-------- 検討用本文

オバマ大統領の「核兵器先制不使用」政策について

オバマ米大統領が検討している「核兵器先制不使用」宣言に対して、安部首相が反対姿勢を示したと言う報道がありました。それは間違っています。残念なことです。日本は、米国の核兵器先制不使用を応援すべきです。
核兵器は、広島・長崎の被害で分かりますように、非戦闘員まで殺傷するもので、国際法違反のものです。核兵器については、国際司法裁判所も2006年国際法違反という判断をしました。勧告的意見であるので法的拘束力はありませんが、核兵器は、結果的に法的に存在してはならない兵器と認定されました。ですから、当然核兵器を使用することは、違法なわけです。

オバマ大統領が、核兵器の先制使用をしないと宣言するのは、法の支配から言えば当然のことです。違法な核兵器の廃絶への第一歩です。現在中国だけが先制不使用を宣言していますが、米国も先制不使用を宣言すれば、それらを足がかりに、全核保有国の先制不使用が達成できるかもしれません。それは、核兵器を使用しないことへの大きな一歩です。核兵器全廃への第一歩です。日本も核兵器保有国に対して、先制不使用を要求すべきなのです。安倍首相は、その反対の行動をしています。安倍さんは、米国に核兵器先制使用の権利を放棄するなと言っています。法的に使っちゃいけない武器、「先には使わないことにする」と言っている仲間に対して、「先に使わないなんて言うな」と言っていることです悪いことから一歩抜けだそうとしている仲間に、抜け出すなと言っているのと同じことです。やくざな世界から少し足を洗おうとする親分(米国)に子分(日本)が足を洗わないでと言っているようなものです
北朝鮮を含めて、多くの国が違法の核兵器を何故持つのでしょうか。その理屈は、「敵国に核兵器で攻撃された場合、自国も核兵器で反撃する能力を持つ故、敵国に攻撃されない」という安全保障政策と言う理屈です。いわゆる核抑止論です。この理屈で、米国に続いて、ソ連・英国・仏国・中国・インド・パキスタン核兵器保有国が広がりました。イスラエル核兵器を持っていると言われています。北朝鮮も持っています。北朝鮮の場合、「米国に攻撃されたら、核兵器で反撃するぞ、それが自国の安全保障だ」ということでしょう。米国が核兵器を持つ限り、そして使用する可能性がある限り、いくら世界が北朝鮮核兵器を持つことを抑えようと思っても、理屈が立ちません。「やられないように、最強兵器を持つ」という理屈は、米露英仏中印パで成り立つように、北朝鮮にもなり立ちます同様に全ての国に当てはまります。同様に日本にもなり立ちます。日本の核武装保有論者もこの理屈です。

----------------
-------- 提供データ

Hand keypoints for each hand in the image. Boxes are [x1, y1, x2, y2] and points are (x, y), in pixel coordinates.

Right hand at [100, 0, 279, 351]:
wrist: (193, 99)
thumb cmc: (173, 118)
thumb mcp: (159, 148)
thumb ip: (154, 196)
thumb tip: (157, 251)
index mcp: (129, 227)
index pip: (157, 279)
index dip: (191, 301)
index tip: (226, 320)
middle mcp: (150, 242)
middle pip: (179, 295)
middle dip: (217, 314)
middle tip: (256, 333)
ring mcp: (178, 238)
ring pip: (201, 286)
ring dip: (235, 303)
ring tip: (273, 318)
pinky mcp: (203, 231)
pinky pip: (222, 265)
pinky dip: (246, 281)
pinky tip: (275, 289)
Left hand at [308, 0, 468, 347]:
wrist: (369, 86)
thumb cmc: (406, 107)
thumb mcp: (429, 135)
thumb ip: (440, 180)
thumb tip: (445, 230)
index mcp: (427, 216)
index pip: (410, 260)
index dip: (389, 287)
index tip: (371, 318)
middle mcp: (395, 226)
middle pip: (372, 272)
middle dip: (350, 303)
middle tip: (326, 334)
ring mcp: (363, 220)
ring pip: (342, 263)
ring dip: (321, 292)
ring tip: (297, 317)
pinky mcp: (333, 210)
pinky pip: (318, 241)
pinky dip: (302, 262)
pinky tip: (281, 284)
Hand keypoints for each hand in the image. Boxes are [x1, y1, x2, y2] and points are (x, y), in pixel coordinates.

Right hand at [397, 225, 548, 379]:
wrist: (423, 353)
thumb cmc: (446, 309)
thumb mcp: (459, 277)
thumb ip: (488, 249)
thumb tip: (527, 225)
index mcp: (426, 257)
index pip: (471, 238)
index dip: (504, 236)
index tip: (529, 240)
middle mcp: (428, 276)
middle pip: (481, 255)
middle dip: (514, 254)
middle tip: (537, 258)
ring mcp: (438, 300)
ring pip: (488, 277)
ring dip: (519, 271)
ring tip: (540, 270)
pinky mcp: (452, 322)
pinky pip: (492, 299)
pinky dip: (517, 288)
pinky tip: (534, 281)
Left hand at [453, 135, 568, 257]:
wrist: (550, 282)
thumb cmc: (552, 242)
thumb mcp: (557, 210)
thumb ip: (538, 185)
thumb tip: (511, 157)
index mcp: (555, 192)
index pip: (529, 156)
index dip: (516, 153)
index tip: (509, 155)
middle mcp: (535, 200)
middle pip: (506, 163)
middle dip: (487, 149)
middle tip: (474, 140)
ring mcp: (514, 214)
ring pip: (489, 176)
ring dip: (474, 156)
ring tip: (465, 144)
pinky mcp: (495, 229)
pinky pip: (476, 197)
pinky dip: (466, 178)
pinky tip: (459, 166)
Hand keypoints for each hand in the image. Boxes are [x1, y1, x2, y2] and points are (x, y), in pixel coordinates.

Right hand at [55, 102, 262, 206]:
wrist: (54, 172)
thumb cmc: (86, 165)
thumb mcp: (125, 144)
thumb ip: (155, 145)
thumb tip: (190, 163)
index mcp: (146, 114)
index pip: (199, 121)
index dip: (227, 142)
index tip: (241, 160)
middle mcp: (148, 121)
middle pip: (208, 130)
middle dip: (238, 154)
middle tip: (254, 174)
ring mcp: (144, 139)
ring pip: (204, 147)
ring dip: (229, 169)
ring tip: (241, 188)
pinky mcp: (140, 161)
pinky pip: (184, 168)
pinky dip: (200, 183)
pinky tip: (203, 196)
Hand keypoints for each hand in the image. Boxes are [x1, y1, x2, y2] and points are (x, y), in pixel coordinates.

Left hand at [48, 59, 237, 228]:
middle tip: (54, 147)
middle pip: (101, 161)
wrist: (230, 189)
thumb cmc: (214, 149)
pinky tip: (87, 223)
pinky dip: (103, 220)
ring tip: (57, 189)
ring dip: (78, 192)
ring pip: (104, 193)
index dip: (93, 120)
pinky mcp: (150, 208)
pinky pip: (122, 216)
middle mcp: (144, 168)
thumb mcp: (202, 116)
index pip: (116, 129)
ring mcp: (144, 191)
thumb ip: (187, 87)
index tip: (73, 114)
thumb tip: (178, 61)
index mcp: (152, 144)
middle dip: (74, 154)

----------------

演習課題 ::
A) 核兵器先制不使用についての文章によると、現在、先制不使用を宣言している国はどこですか。
B) 核兵器先制不使用についての文章を、最後の文に続けて書き進めてください。

解答 ::
A) 中国だけです。

B)
しかし、この核抑止論には、危険があります。相手よりも、より強力な核兵器を持ちたいと思うのは当然です。その結果核兵器保有国間で果てしなく核兵器の増強が図られます。核軍拡競争です。もっともっと怖いのは、相手に反撃される前に全滅させる兵器を持てばよいと言う誘惑です。それを使いたいと言う誘惑です。この誘惑に負ける指導者が出てこないとは言えません。

北朝鮮の立場で考えてみましょう。まず、核先制使用が可能な現在で考えましょう。つまり、自分が攻撃する前に、「米国が核兵器を使う」と北朝鮮が考える場合です。「いつやられるかわからない、自分はおとなしくしておこう」となるか、「いつやられるかわからない、やられる前にやっつける準備をしておこう」となるか、簡単には言えません。核兵器先制不使用に反対する人は、前者のことしか考えてません。後者の場合もありえます。後者になった場合、大変なことになります。米国の核先制使用可能の現在、北朝鮮は、大人しくしていません。核兵器の開発にいそしんでいます。
次に核兵器先制不使用と米国が宣言した場合を考えてみましょう。北朝鮮は「先にやられることはないので、もっと強硬に出よう」となるか、「先にやられることはないので、ある程度のところで妥協しようか」となるか、これも簡単には言えません。先制不使用に反対の人は前者を心配しているのだと思います。さて北朝鮮の強硬な手段とは何か、核開発とミサイル発射でしょう。先制使用可能の現在と同じ強硬手段と思います。となれば、北朝鮮を国際社会のルールに出来るだけ従わせるため、国際社会のルールである「核兵器は、違法」という方向に一歩進める方が得策です。

キューバ危機の時、フルシチョフとケネデイは、相手に先にやられる恐怖に耐えて、妥協することが出来ました。しかし、恐怖に耐えられない指導者でしたらどうでしょう。あの時どちらかが使えば、多く人々が死亡していたでしょう。あのころに比べて、格段に
核兵器の性能のアップした現在、核戦争になったら人類の滅亡かもしれません。

米国の核兵器先制不使用宣言が、世界中の核兵器保有国の先制不使用宣言になれば、核兵器の恐怖や惨禍から数歩遠のくことが出来ます。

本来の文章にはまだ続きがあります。